Traumatic brain injury leads to massive production of reactive oxygen species, which in turn increases brain damage. Melatonin enhances brain antioxidants, including vitamin C, and blocks nuclear factor-kappa beta (NF-kB), a gene that regulates pro-inflammatory substances.

In the study, mice subjected to closed head injury were tested one hour later for neurological damage, using the Neurological Severity Score. They were then injected with melatonin or a substance in which melatonin is administered but which lacks melatonin. The Neurological Severity Score was reevaluated 24 hours later. The response to melatonin showed a bell-shaped curve—that is, neuroprotection was achieved in animals given 5 mg/kg but not in those given 1 mg/kg or 10 mg/kg.

Melatonin facilitated recovery and caused a twofold decrease in brain lesion size.

Treatment with 5 mg/kg produced a sustained (four-day) increase in total antioxidants (yet to be identified) and a higher content of vitamin C in the brain cortex. Antioxidant levels were unaffected by the neuroprotective endocanabinoid 2AG given after injury, underscoring the specificity of melatonin-induced neuroprotection.

Melatonin blocks the AP-1 and NF-kB genes that are activated in closed head injury.
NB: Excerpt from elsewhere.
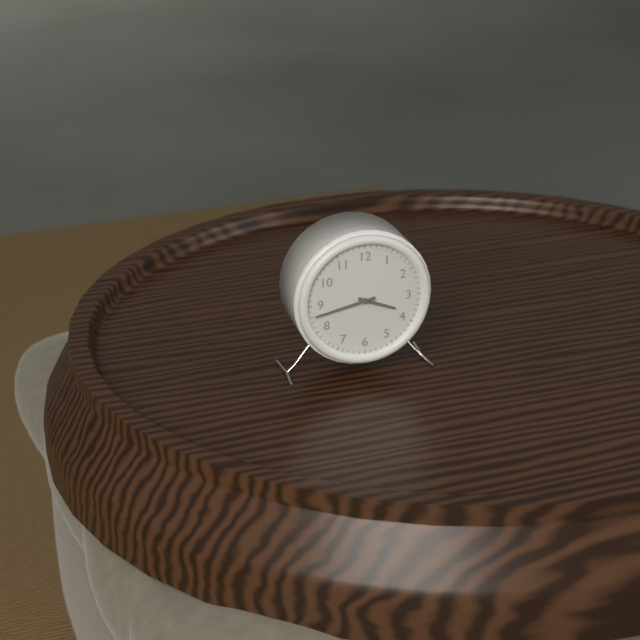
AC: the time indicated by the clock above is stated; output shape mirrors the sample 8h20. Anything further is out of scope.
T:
3h43
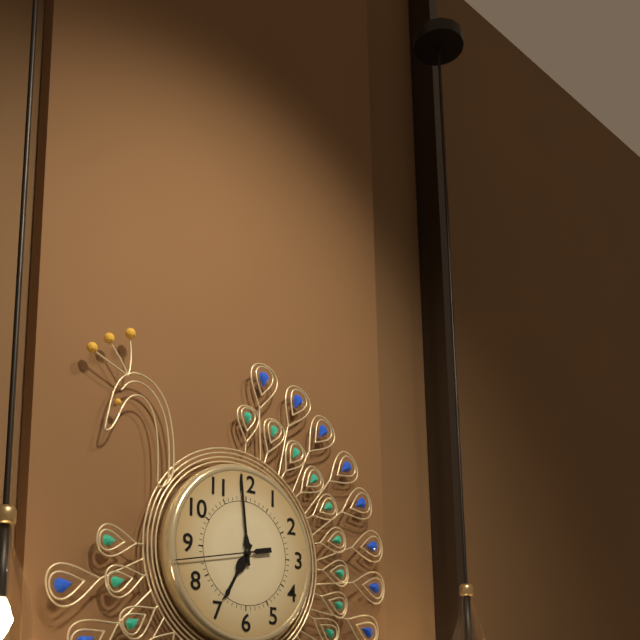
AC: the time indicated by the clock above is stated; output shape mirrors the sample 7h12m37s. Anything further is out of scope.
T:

NF-kB regulates numerous genes, including production of pro-inflammatory cytokines that interact with free radicals and exacerbate brain injury.

The authors suggest that the use of melatonin as a therapeutic strategy may stimulate beneficial antioxidants and inhibit destructive responses such as inflammation.

—Carmia Borek, PhD

In recent years, scientists have discovered that chemical balances in the brain influence depression. Some antidepressant drugs, for example, modify the reuptake of the neurotransmitter serotonin, helping to improve mood. New research has shown that the composition of fatty acids in the diet can have an effect on brain-receptor function and signal transmission, suggesting that the amount and types of fat eaten can affect vitality and happiness.
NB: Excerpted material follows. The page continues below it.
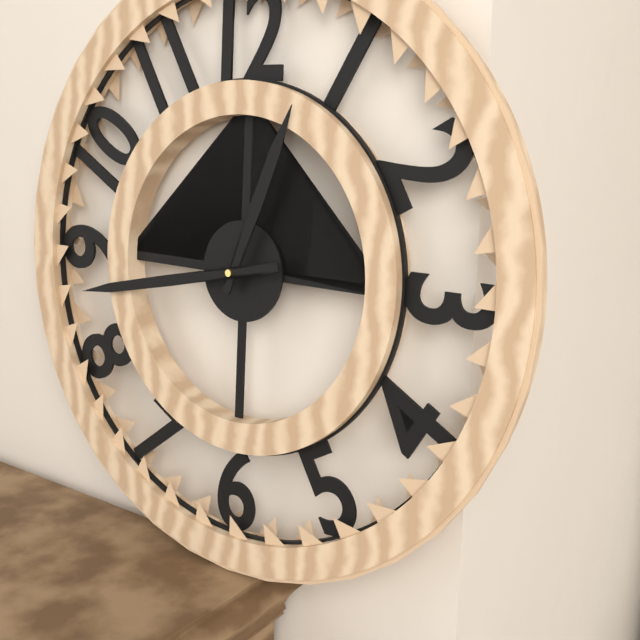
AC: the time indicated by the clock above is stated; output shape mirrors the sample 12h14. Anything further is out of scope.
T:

A team of researchers at the Erasmus University Medical Centre in Rotterdam, Netherlands, looked at the association between depression and the fatty-acid composition of blood plasma in 264 subjects with depressive symptoms and 461 randomly selected reference subjects who screened negative for depression.* After an overnight fast, all of the participants had their blood drawn, which was then analyzed for omega-3 and omega-6 fatty acids and for C-reactive protein (an indicator of immune response).

The Dutch scientists found a correlation between the intake of fatty acids and depressive disorders in the elderly after adjustment for demographic and biological factors. As the amount of omega-3 fatty acids (such as EPA and DHA) increased in the participants’ diets relative to omega-6 acids (like linoleic acid and arachidonic acid), the incidence of depression declined.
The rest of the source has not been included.